L'amnésie écologique, également appelée amnésie environnementale, désigne un phénomène où, d'une génération à l'autre voire d'une période de vie à une autre pour un individu, on s'habitue à une détérioration du climat et/ou de la biodiversité au point de considérer cela comme normal.
L'amnésie du climat
Cela se traduit par le fait de considérer comme banale une température qui aurait auparavant été jugée exceptionnelle. Pour prendre Paris en exemple : entre les années 60 et 90, atteindre 35°C en été était rare. Cela arrivait une fois tous les 5 ans et marquait la journée de canicule. Depuis 2009, cela se produit tous les ans. Ainsi, une personne dans la vingtaine a presque uniquement connu cela, considérant ces températures comme normales.
En 2021, dans le nord de la France, les températures n'ont pas dépassé 35°C, ce qui a été perçu comme un été "pourri" alors que c'était normal. En moyenne, on observe que les personnes mettent 5 ans à s'habituer à des températures exceptionnelles.
L'amnésie de la biodiversité
On s'habitue à voir moins d'animaux ou à voir des animaux plus petits. Un article de référence sur le sujet explique ainsi comment, au fil du temps, les pêcheurs s'habituent à la diminution des stocks de poissons : lorsqu'une génération de pêcheurs débute leur carrière, les stocks ont déjà diminué, mais ce sont ceux de la génération précédente qui servent de référence.
D'autres exemples incluent la disparition des insectes qui se heurtent au pare-brise pendant un trajet en campagne, la surprise de voir des oiseaux dans les champs ou encore la désignation d'un spécimen mesurant moins d'un mètre comme un "gros poisson".
Quels problèmes pose l'amnésie écologique ?
Un moteur d'inaction
À force de s'habituer aux températures extrêmes, pourquoi agir ? L'amnésie écologique pousse à l'inaction, que ce soit au niveau individuel ou politique, car nous ne percevons plus ces événements anormaux comme étant réellement anormaux.
Comme le résume Anne-Caroline Prévot, chercheuse au CNRS et au Muséum National d'Histoire Naturelle : "Si nous ne savons même plus ce qu'est une nature en bon état de fonctionnement, comment pourrions-nous la protéger ?"
Une perte de repères
Même si nous sommes conscients du problème, l'amnésie écologique ne nous aide pas à le résoudre.

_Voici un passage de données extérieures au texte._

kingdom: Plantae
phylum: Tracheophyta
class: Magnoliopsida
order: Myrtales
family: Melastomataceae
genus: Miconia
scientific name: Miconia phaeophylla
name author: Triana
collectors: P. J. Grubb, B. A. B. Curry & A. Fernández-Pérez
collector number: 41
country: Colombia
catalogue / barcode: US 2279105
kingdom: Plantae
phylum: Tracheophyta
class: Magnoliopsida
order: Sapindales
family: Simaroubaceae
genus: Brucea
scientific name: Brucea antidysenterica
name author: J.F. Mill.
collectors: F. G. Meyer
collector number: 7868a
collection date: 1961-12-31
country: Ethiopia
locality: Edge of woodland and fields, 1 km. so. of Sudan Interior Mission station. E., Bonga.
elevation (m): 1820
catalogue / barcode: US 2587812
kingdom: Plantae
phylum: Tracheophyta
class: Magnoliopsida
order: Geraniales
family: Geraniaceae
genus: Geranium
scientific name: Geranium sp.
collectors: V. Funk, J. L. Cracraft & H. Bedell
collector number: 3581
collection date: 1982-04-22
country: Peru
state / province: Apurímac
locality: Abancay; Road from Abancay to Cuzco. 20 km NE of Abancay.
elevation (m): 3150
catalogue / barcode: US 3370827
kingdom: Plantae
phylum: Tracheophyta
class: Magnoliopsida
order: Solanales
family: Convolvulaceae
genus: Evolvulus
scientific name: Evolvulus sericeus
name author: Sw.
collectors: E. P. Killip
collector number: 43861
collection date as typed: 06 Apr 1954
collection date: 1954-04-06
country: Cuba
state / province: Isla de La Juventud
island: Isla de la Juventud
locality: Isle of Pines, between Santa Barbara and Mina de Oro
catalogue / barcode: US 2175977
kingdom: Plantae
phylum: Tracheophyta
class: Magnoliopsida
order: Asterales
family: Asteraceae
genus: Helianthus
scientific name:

Nous savons que la situation actuelle n'est pas normale, mais nous n'avons pas d'objectif clair car nous n'avons jamais connu de situation normale.
"Le 'bon état de la biodiversité' de nos grands-parents n'est pas celui d'aujourd'hui, et nous ne pouvons pas imaginer comment c'était. Nous ne pensons pas qu'il puisse exister autre chose", explique Anne-Caroline Prévot.
Comment lutter contre l'amnésie écologique ?
- Réviser les "normales" météorologiques : Avec le changement climatique, les normales de température sont de plus en plus élevées, ne nous permettant plus de saisir le problème.
- Adapter le langage météorologique : Éviter de qualifier la météo de "belle" ou "mauvaise", plutôt utiliser les termes "ensoleillée" ou "pluvieuse".
- Renouer avec la nature : Réapprendre à connaître les plantes, les espèces et renouer avec le vivant, où que nous soyons.
- Rendre la nature plus présente : Impliquer la nature dans les décisions politiques et l'intégrer davantage dans la vie quotidienne.